The voice audio detection and then mapping is such a neat solution. I would have embedded parts of the surrounding audio in some base64 format into the subtitle file and then used that as an alignment clue. But this won't work when the languages don't match.
E.g. if one subtitle is made for 24 frames per second speed (classic film speed) and you have a video presented in 25 frames per second (common in Europe). The original two hours video in 24 fps is then 5 minutes shorter in the Europe-origin version. Or the opposite: the subtitles for 120 minutes would at the end appear 5 minutes before!

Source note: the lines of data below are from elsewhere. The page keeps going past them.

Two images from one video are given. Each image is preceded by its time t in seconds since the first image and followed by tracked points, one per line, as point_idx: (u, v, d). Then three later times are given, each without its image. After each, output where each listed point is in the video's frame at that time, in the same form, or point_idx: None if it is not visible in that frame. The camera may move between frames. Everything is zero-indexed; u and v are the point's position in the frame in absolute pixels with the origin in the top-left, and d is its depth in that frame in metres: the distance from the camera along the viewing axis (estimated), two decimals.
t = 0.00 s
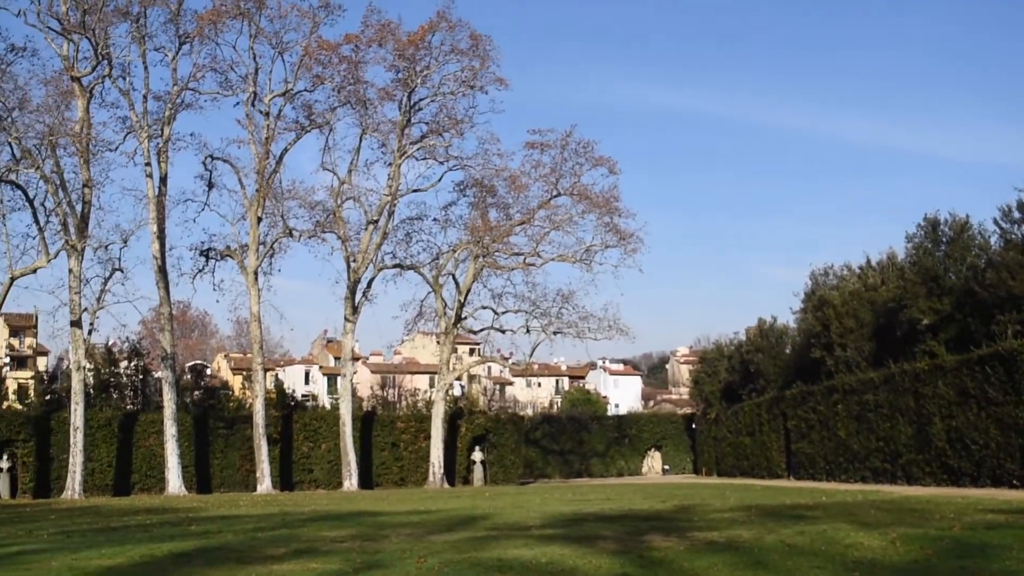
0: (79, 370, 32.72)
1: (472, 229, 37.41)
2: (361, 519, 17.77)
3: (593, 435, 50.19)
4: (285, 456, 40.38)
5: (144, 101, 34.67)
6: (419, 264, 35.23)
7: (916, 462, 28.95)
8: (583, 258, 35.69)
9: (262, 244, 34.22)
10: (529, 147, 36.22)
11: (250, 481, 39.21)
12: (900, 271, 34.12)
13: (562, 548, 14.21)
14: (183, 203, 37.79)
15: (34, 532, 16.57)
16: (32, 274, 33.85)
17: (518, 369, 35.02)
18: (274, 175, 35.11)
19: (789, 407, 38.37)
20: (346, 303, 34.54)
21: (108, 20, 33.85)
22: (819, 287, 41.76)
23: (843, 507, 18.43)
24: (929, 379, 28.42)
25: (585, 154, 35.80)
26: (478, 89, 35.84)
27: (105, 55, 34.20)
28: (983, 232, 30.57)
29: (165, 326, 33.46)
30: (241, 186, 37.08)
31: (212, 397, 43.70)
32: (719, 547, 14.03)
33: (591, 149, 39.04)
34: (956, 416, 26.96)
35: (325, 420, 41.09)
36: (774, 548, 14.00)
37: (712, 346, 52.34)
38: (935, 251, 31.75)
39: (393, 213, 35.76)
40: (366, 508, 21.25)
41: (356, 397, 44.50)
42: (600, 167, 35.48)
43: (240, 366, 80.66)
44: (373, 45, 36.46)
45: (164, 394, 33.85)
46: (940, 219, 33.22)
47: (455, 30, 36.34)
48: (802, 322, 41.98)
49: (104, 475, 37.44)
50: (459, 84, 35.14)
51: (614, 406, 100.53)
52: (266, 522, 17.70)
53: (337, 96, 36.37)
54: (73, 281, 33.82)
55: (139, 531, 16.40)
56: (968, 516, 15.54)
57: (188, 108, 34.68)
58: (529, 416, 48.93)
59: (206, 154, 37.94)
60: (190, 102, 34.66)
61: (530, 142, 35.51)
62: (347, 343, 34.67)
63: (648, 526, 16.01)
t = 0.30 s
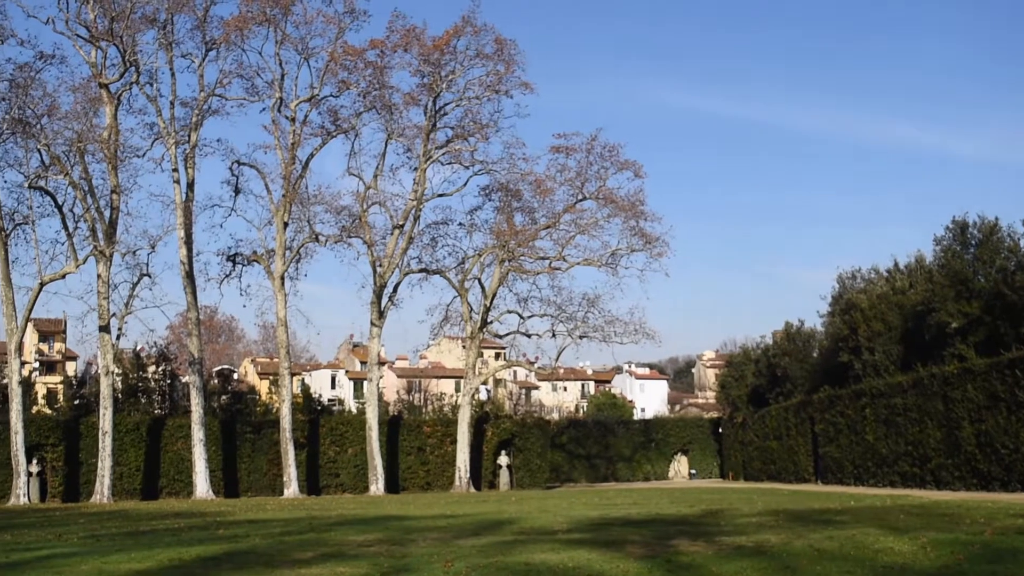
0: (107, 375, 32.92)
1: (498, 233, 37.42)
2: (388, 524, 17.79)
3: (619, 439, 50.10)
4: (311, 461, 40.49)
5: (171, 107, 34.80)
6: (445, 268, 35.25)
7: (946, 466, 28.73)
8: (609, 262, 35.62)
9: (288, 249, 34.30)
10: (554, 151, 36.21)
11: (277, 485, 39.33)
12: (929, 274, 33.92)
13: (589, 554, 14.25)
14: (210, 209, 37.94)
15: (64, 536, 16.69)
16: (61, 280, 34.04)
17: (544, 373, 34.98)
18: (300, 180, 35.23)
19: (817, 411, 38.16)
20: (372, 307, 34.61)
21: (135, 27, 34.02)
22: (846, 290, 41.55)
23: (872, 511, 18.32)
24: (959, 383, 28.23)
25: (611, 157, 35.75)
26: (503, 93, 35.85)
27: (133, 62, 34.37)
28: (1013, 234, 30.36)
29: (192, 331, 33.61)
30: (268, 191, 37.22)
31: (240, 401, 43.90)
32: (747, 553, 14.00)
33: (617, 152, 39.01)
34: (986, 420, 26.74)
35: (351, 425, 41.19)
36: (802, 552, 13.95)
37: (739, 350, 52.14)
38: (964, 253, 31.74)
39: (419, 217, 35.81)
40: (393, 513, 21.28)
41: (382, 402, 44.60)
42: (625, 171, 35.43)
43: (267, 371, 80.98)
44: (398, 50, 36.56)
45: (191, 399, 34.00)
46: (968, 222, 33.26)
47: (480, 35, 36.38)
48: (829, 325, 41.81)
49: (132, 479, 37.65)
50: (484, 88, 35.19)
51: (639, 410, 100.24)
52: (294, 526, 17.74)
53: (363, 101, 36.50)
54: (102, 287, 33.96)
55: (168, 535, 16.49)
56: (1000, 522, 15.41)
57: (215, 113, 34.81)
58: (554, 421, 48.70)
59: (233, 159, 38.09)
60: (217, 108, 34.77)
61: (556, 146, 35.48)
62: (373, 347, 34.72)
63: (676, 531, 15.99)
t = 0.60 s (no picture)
0: (125, 377, 33.02)
1: (515, 235, 37.44)
2: (405, 525, 17.80)
3: (636, 442, 50.00)
4: (328, 463, 40.54)
5: (190, 111, 34.87)
6: (462, 271, 35.28)
7: (965, 470, 28.59)
8: (626, 264, 35.59)
9: (306, 252, 34.36)
10: (571, 153, 36.20)
11: (294, 487, 39.40)
12: (948, 276, 33.80)
13: (606, 556, 14.30)
14: (229, 211, 38.07)
15: (83, 536, 16.77)
16: (80, 282, 34.15)
17: (560, 375, 34.95)
18: (318, 183, 35.30)
19: (835, 414, 38.02)
20: (390, 309, 34.65)
21: (154, 31, 34.13)
22: (865, 293, 41.42)
23: (891, 514, 18.26)
24: (978, 386, 28.13)
25: (628, 159, 35.72)
26: (520, 96, 35.88)
27: (152, 65, 34.48)
28: None
29: (210, 333, 33.71)
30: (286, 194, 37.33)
31: (257, 403, 44.01)
32: (766, 556, 13.99)
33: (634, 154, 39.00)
34: (1005, 423, 26.60)
35: (368, 427, 41.22)
36: (821, 555, 13.92)
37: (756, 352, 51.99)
38: (984, 256, 31.70)
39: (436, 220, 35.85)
40: (411, 514, 21.29)
41: (399, 404, 44.66)
42: (643, 173, 35.42)
43: (284, 373, 81.13)
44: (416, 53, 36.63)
45: (209, 401, 34.07)
46: (987, 224, 33.19)
47: (497, 37, 36.39)
48: (847, 328, 41.70)
49: (150, 481, 37.77)
50: (501, 91, 35.22)
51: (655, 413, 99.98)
52: (311, 527, 17.76)
53: (380, 104, 36.59)
54: (120, 289, 34.05)
55: (185, 536, 16.52)
56: (1020, 525, 15.32)
57: (233, 116, 34.89)
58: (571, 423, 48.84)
59: (251, 162, 38.19)
60: (235, 111, 34.84)
61: (573, 148, 35.49)
62: (390, 349, 34.76)
63: (694, 534, 15.97)
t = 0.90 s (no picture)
0: (141, 378, 33.12)
1: (530, 238, 37.44)
2: (420, 528, 17.83)
3: (651, 445, 49.92)
4: (343, 464, 40.60)
5: (206, 113, 34.92)
6: (477, 273, 35.31)
7: (981, 475, 28.48)
8: (641, 267, 35.56)
9: (321, 253, 34.41)
10: (586, 155, 36.19)
11: (309, 488, 39.46)
12: (965, 281, 33.66)
13: (621, 559, 14.38)
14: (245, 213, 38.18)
15: (98, 536, 16.85)
16: (97, 283, 34.24)
17: (575, 378, 34.94)
18: (333, 185, 35.36)
19: (850, 419, 37.91)
20: (405, 311, 34.69)
21: (171, 33, 34.23)
22: (881, 296, 41.31)
23: (906, 519, 18.19)
24: (995, 390, 28.01)
25: (643, 162, 35.68)
26: (535, 98, 35.88)
27: (168, 67, 34.59)
28: None
29: (226, 334, 33.79)
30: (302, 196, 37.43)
31: (273, 405, 44.16)
32: (781, 560, 13.99)
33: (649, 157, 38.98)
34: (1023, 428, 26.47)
35: (383, 429, 41.27)
36: (837, 560, 13.89)
37: (771, 356, 51.85)
38: (1002, 260, 31.58)
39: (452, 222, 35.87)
40: (425, 516, 21.31)
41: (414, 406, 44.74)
42: (658, 176, 35.37)
43: (299, 374, 81.38)
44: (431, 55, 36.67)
45: (225, 402, 34.14)
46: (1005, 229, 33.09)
47: (513, 39, 36.39)
48: (863, 331, 41.60)
49: (166, 481, 37.89)
50: (516, 93, 35.24)
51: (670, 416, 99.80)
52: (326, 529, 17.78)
53: (396, 106, 36.64)
54: (137, 290, 34.11)
55: (200, 537, 16.58)
56: None
57: (249, 118, 34.96)
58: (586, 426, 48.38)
59: (266, 165, 38.28)
60: (251, 113, 34.89)
61: (588, 151, 35.46)
62: (405, 351, 34.79)
63: (709, 538, 15.97)
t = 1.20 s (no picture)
0: (169, 380, 33.31)
1: (555, 239, 37.41)
2: (447, 529, 17.87)
3: (677, 447, 49.76)
4: (370, 465, 40.71)
5: (233, 115, 35.06)
6: (503, 274, 35.32)
7: (1011, 477, 28.22)
8: (667, 268, 35.47)
9: (348, 255, 34.49)
10: (612, 157, 36.13)
11: (336, 489, 39.57)
12: (995, 281, 33.37)
13: (648, 561, 14.43)
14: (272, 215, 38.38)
15: (128, 537, 17.00)
16: (125, 285, 34.41)
17: (601, 379, 34.90)
18: (359, 187, 35.46)
19: (878, 420, 37.69)
20: (431, 313, 34.75)
21: (198, 37, 34.43)
22: (909, 297, 41.04)
23: (936, 522, 18.08)
24: None
25: (669, 163, 35.60)
26: (561, 100, 35.87)
27: (196, 70, 34.77)
28: None
29: (253, 336, 33.94)
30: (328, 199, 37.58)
31: (300, 406, 44.36)
32: (810, 562, 13.95)
33: (675, 158, 38.86)
34: None
35: (410, 430, 41.35)
36: (865, 562, 13.82)
37: (799, 357, 51.54)
38: None
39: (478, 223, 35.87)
40: (452, 518, 21.37)
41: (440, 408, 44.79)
42: (684, 177, 35.29)
43: (326, 375, 81.72)
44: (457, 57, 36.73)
45: (252, 404, 34.29)
46: None
47: (538, 41, 36.35)
48: (892, 333, 41.32)
49: (194, 482, 38.11)
50: (542, 95, 35.22)
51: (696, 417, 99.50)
52: (353, 530, 17.87)
53: (421, 108, 36.70)
54: (164, 292, 34.26)
55: (228, 537, 16.68)
56: None
57: (276, 121, 35.09)
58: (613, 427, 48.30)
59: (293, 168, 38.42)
60: (277, 116, 35.00)
61: (614, 152, 35.39)
62: (431, 353, 34.84)
63: (736, 539, 15.96)
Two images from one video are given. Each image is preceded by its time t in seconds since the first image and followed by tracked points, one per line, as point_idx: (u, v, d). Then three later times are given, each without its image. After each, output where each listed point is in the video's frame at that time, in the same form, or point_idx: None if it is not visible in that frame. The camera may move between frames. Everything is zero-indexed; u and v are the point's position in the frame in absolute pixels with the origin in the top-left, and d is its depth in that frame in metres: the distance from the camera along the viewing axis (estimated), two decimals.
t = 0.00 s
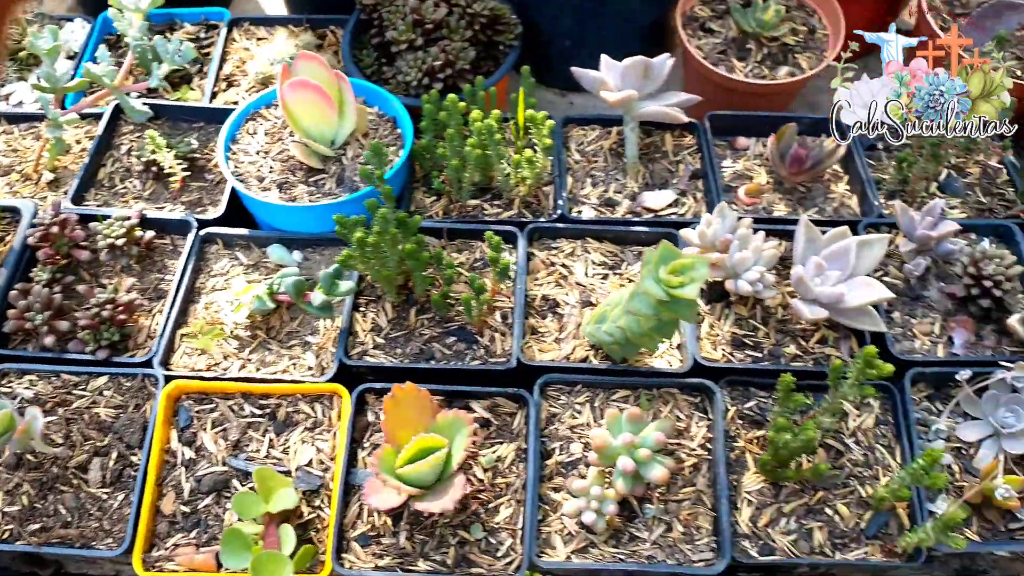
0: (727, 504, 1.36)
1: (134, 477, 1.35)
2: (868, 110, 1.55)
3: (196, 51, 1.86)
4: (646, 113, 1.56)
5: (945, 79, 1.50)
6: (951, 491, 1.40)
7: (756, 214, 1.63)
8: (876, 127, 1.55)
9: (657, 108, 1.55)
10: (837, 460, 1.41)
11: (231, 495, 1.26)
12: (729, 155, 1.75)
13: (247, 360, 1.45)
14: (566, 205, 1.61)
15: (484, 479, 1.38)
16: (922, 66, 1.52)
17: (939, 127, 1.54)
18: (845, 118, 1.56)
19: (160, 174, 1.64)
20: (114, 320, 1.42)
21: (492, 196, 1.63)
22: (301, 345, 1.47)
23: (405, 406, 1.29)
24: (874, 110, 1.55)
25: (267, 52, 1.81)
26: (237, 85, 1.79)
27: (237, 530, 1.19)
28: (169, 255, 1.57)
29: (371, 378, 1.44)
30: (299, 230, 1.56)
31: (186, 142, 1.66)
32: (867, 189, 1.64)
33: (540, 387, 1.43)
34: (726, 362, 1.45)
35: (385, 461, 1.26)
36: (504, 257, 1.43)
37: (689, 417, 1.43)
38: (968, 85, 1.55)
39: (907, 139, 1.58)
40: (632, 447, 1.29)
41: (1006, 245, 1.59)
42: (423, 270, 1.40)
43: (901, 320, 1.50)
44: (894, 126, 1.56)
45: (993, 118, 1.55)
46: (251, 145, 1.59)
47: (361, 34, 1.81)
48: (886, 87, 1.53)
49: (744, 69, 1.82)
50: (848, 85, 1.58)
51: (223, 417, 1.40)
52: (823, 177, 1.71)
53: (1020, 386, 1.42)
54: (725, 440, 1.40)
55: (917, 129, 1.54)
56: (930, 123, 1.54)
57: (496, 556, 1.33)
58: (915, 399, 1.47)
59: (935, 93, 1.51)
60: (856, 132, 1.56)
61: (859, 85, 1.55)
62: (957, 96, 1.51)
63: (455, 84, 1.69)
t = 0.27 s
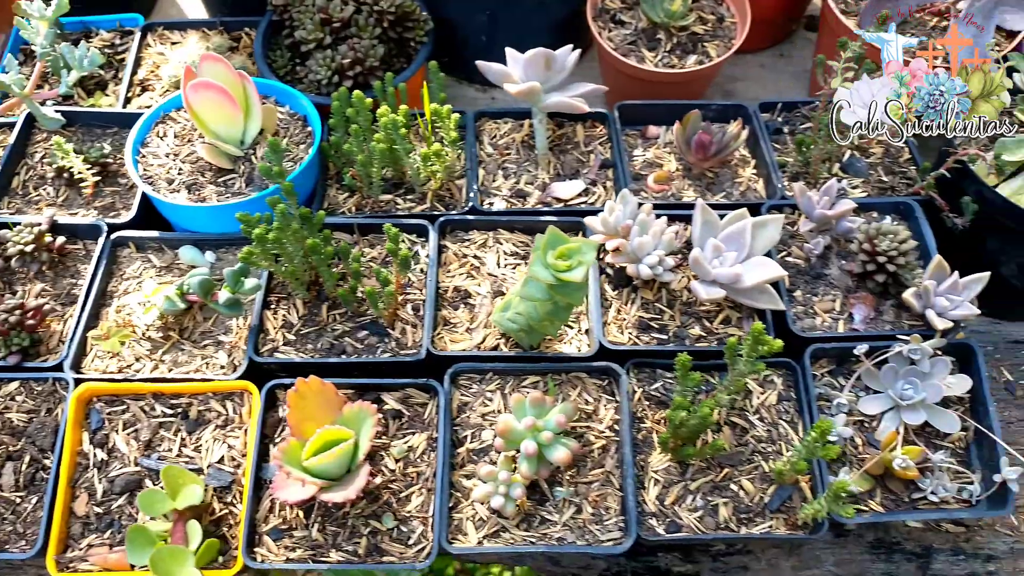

Apparently there are some other speed changes, for which I don't know how they happen.
I have done one such correction once, using the linear function to model the correction ^based on the target times of the first and of the last title.
I hoped that this solution would sync parts that have really different offsets between the audio and the subs, including changes from negative to positive offsets. Because that's the cases where automatic fixes in e.g. Aegisub don't suffice.
This happens when the vid and the subs are from different releases which apparently were edited for some reason―regional releases or something. Like, after some point the subs are suddenly off by a minute.
Perhaps you can import an srt file, and have it sync'ed? or perhaps you can export the srt text and let Descript sync it and re-create an .srt file.
It seemed to work pretty well in my testing. Maybe it could be useful to look at?
Either way, I also thought this was a cool project and will be thinking more about whether any ideas can be borrowed.
1 second is in the 0 - 1000ms which is still a lot of room for manual tweaking in VLC. I can notice 50ms differences in sync.
Yet to find a CLI solution for syncing up & replacing external audio on my camera's MP4.
Current solution is boot up FCPX and do a sync there which rips away minutes of my life.
I load both files, look for a peak or end of silence in both. The difference I remux with Mkvtoolnix. I do this with 2-3 spots.
Loading the file is usually the longest waiting period.
Interestingly enough, I haven't actually found any cases where the synchronization doesn't work (assuming the only problem with the subtitles file is a time offset), so it actually looks like simple voice detection might be good enough for the target use-case of longer TV episodes and movies, although further evaluation is necessary.
These will introduce some noise, but the synchronization algorithm seems to be robust enough that noise doesn't matter (whether it's from the voice activity detector or from non speech-related subtitles).